IEEE Trans Pattern Anal Mach Intell. 2011 Dec;33(12):2368-82. doi: 10.1109/TPAMI.2011.131. Epub 2011 Jun 30.
While there has been a lot of recent work on object recognition and image understanding, the focus has been on carefully establishing mathematical models for images, scenes, and objects. In this paper, we propose a novel, nonparametric approach for object recognition and scene parsing using a new technology we name label transfer. For an input image, our system first retrieves its nearest neighbors from a large database containing fully annotated images. Then, the system establishes dense correspondences between the input image and each of the nearest neighbors using the dense SIFT flow algorithm [28], which aligns two images based on local image structures. Finally, based on the dense scene correspondences obtained from SIFT flow, our system warps the existing annotations and integrates multiple cues in a Markov random field framework to segment and recognize the query image. Promising experimental results have been achieved by our nonparametric scene parsing system on challenging databases. Compared to existing object recognition approaches that require training classifiers or appearance models for each object category, our system is easy to implement, has few parameters, and embeds contextual information naturally in the retrieval/alignment procedure.

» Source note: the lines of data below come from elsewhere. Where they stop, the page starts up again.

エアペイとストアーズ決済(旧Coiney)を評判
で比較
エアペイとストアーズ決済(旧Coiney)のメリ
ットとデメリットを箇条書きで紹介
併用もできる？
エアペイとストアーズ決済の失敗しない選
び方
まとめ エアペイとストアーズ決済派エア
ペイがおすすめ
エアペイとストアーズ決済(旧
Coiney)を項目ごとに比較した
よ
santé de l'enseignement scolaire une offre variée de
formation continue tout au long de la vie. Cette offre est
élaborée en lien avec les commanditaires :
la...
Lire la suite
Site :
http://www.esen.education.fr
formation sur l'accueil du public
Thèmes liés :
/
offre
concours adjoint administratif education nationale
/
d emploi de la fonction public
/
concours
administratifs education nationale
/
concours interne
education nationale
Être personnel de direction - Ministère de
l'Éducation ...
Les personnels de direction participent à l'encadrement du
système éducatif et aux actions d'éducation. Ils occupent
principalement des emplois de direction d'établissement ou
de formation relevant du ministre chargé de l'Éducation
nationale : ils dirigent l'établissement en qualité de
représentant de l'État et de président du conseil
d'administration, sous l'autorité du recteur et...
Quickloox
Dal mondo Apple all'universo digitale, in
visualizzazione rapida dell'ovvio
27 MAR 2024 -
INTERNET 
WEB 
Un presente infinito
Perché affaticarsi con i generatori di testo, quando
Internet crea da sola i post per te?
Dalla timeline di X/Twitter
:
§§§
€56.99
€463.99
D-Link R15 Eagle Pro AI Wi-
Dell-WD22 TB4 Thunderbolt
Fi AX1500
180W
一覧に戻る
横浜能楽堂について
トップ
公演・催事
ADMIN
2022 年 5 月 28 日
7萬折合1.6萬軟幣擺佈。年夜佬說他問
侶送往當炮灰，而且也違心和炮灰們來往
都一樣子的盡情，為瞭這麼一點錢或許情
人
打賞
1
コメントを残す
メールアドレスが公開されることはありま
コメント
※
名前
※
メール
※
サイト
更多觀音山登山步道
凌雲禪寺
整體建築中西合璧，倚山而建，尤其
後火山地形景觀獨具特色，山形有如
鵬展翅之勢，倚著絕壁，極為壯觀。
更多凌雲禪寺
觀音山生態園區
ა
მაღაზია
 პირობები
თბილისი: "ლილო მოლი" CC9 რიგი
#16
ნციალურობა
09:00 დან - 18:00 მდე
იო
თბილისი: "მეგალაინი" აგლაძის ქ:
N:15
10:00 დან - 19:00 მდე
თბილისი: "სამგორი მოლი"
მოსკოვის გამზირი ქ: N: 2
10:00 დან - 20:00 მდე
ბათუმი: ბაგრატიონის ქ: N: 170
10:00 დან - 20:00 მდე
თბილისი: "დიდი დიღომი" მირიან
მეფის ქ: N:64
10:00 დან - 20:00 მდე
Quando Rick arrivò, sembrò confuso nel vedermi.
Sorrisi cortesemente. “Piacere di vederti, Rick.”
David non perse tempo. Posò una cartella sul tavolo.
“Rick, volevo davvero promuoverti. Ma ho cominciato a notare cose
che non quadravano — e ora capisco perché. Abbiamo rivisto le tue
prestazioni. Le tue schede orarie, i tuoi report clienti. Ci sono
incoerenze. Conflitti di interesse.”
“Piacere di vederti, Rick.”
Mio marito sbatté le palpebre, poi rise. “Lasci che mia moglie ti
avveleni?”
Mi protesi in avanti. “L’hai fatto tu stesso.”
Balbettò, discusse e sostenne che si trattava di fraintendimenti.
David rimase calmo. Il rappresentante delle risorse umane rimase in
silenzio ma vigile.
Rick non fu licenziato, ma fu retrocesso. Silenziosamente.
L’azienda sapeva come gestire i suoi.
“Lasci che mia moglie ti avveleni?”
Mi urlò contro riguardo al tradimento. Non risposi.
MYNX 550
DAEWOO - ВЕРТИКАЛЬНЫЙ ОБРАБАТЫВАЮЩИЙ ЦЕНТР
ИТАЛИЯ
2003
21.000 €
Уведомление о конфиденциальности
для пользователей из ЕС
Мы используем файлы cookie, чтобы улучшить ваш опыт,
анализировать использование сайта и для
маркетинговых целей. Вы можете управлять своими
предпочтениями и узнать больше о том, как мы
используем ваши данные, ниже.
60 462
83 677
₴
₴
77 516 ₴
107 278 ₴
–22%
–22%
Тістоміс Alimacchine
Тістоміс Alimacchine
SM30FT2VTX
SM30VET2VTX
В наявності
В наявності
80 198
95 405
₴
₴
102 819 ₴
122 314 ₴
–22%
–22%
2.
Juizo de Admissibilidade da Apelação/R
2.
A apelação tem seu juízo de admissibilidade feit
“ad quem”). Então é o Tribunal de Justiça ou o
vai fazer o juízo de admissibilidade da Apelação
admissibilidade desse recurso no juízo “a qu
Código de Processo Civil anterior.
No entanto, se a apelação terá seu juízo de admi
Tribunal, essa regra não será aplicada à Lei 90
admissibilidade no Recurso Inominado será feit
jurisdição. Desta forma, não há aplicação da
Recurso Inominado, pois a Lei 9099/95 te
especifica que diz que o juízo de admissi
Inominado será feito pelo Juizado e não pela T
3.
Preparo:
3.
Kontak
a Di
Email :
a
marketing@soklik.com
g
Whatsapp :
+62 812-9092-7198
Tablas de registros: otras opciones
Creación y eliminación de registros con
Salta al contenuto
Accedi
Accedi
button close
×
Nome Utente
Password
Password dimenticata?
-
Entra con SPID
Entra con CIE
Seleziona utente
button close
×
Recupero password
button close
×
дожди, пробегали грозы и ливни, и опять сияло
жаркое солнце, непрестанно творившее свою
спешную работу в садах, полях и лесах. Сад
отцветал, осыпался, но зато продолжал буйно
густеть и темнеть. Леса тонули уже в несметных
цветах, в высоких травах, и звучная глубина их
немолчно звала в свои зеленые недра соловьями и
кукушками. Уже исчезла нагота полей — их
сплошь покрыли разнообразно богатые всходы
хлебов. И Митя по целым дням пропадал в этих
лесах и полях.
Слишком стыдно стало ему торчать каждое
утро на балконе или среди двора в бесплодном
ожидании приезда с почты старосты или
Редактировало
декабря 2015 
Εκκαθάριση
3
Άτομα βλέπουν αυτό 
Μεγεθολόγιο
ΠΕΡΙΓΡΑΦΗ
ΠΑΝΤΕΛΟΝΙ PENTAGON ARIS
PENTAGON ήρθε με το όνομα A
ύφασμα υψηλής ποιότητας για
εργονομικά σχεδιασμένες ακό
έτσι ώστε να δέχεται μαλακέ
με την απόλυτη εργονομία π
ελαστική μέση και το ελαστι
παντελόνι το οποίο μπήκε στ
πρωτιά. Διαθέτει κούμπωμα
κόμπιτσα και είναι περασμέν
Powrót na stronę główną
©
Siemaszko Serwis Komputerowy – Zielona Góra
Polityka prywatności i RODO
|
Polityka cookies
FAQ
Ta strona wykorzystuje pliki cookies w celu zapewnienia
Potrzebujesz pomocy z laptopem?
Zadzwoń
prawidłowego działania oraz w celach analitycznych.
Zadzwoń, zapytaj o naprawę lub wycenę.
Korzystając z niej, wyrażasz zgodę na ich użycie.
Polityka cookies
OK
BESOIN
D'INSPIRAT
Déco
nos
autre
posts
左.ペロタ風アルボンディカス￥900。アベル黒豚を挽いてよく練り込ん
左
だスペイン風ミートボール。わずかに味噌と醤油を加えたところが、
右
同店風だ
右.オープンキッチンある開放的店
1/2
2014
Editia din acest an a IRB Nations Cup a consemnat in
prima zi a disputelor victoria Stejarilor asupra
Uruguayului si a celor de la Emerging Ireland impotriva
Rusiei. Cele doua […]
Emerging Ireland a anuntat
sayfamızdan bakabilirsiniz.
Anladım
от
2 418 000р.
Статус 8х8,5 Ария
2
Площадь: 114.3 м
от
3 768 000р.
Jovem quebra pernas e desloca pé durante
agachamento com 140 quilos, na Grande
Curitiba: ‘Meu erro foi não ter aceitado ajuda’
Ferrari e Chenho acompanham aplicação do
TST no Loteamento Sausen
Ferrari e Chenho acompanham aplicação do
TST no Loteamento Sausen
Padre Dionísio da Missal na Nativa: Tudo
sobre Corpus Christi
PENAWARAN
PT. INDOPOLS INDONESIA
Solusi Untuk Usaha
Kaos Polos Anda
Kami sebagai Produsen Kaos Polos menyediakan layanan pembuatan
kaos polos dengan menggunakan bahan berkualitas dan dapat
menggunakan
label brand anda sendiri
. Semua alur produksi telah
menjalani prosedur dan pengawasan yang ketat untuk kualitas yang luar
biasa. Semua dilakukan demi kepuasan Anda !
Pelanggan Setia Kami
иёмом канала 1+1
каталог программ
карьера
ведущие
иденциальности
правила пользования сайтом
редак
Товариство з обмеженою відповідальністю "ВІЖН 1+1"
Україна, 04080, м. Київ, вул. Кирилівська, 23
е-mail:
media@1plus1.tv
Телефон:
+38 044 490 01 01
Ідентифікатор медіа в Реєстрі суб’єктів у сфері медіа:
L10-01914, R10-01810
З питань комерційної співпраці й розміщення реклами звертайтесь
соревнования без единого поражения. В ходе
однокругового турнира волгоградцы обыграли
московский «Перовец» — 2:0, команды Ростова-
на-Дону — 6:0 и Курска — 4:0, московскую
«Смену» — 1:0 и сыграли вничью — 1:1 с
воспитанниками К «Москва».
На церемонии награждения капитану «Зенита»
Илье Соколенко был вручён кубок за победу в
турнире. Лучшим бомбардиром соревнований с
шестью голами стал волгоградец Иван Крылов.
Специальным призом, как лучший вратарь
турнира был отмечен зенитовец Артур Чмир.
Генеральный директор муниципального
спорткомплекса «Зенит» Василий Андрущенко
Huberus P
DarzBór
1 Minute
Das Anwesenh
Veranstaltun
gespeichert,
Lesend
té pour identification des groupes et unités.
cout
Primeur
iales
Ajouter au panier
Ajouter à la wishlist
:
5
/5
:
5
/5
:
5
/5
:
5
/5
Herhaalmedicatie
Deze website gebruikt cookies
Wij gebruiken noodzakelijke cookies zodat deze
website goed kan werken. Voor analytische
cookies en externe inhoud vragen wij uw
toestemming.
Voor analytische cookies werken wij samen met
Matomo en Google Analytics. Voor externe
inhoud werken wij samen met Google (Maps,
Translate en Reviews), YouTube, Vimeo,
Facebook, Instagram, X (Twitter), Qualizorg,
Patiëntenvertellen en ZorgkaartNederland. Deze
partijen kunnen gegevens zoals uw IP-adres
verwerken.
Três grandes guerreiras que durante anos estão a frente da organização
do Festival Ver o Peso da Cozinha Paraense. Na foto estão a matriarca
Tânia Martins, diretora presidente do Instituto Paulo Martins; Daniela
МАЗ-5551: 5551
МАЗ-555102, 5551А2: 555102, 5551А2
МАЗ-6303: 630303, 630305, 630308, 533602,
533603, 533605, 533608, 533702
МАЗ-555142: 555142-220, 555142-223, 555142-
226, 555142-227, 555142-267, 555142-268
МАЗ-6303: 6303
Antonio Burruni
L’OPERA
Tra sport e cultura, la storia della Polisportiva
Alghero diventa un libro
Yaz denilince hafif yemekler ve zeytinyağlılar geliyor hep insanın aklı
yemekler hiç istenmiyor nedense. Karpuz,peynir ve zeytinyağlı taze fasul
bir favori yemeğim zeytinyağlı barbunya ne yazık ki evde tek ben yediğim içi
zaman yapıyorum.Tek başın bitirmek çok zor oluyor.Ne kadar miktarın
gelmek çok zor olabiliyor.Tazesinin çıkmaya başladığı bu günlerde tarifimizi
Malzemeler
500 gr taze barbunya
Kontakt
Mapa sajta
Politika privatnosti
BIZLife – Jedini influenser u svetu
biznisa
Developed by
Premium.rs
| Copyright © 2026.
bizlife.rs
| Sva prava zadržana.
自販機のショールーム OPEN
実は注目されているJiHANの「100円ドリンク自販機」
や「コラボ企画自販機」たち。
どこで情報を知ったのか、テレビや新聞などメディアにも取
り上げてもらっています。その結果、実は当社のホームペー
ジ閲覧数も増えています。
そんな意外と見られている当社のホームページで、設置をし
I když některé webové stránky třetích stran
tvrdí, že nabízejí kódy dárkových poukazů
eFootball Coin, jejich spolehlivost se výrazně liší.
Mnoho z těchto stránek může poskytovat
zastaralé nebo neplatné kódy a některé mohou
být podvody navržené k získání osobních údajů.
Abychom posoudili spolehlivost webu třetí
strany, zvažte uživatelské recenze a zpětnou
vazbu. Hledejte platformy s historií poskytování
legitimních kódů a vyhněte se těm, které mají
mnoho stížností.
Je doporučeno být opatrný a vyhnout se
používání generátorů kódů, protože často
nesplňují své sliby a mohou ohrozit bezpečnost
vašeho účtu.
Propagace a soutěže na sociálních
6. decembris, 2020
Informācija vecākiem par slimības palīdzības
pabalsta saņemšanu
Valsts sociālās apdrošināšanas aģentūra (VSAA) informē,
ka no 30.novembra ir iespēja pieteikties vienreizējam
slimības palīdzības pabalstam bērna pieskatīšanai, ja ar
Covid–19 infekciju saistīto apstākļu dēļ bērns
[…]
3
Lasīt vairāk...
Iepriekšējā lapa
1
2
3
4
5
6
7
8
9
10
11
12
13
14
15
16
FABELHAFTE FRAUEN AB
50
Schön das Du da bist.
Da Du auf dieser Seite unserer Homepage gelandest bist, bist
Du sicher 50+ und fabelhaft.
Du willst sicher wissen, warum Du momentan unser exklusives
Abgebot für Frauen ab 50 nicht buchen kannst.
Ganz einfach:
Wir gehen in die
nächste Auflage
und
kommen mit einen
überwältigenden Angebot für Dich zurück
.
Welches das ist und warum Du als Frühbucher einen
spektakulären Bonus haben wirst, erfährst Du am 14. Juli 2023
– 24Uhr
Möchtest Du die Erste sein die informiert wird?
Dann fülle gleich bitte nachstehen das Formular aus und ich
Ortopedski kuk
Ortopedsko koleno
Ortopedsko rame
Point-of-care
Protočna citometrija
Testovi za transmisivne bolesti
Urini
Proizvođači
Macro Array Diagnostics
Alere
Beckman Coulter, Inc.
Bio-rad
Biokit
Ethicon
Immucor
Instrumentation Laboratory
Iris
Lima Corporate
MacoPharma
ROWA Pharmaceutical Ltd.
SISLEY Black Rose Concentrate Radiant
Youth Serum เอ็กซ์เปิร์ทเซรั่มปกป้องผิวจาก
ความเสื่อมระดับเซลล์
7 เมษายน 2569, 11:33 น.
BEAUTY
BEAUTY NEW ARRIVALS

虽然最近在对象识别和图像理解方面已经有了很多工作,但重点一直是仔细为图像、场景和对象建立数学模型。在本文中,我们提出了一种新颖的、基于非参数的方法,用于使用我们称之为标签传输的新技术进行对象识别和场景解析。对于输入图像,我们的系统首先从包含完全注释图像的大型数据库中检索其最近邻。然后,系统使用密集 SIFT 流算法[28]在输入图像和每个最近邻之间建立密集对应关系,该算法基于局部图像结构对齐两幅图像。最后,根据从 SIFT 流获得的密集场景对应关系,我们的系统对现有注释进行变形,并在马尔可夫随机场框架中集成多个线索,以分割和识别查询图像。我们的非参数场景解析系统在具有挑战性的数据库上取得了令人鼓舞的实验结果。与需要为每个对象类别训练分类器或外观模型的现有对象识别方法相比,我们的系统易于实现,参数少,并在检索/对齐过程中自然地嵌入上下文信息。